### Recorded information:

****

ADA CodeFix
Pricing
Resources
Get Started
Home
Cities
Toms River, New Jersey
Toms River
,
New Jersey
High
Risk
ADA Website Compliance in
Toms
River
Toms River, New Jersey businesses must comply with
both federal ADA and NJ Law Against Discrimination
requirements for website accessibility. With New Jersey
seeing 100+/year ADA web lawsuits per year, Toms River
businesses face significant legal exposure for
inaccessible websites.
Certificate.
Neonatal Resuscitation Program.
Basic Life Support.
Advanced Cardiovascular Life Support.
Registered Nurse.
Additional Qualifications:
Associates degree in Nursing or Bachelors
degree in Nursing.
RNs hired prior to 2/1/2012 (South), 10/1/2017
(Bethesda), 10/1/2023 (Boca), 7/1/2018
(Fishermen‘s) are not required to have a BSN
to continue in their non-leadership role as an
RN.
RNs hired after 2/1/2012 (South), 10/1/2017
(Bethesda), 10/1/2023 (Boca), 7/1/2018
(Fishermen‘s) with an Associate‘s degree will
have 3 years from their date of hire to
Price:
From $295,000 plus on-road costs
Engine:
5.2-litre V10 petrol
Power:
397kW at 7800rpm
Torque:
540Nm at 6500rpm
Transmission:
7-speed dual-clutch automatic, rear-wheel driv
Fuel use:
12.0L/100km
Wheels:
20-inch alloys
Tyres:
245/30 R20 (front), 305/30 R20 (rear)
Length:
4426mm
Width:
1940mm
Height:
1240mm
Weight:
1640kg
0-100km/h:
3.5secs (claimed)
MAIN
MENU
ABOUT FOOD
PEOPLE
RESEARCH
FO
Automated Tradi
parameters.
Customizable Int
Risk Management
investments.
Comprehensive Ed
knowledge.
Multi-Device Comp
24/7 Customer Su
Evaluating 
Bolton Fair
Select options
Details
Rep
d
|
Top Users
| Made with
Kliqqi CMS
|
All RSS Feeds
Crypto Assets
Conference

****

### Work item:
Write only the number of lines above that contain "degree".

### Answer space:
3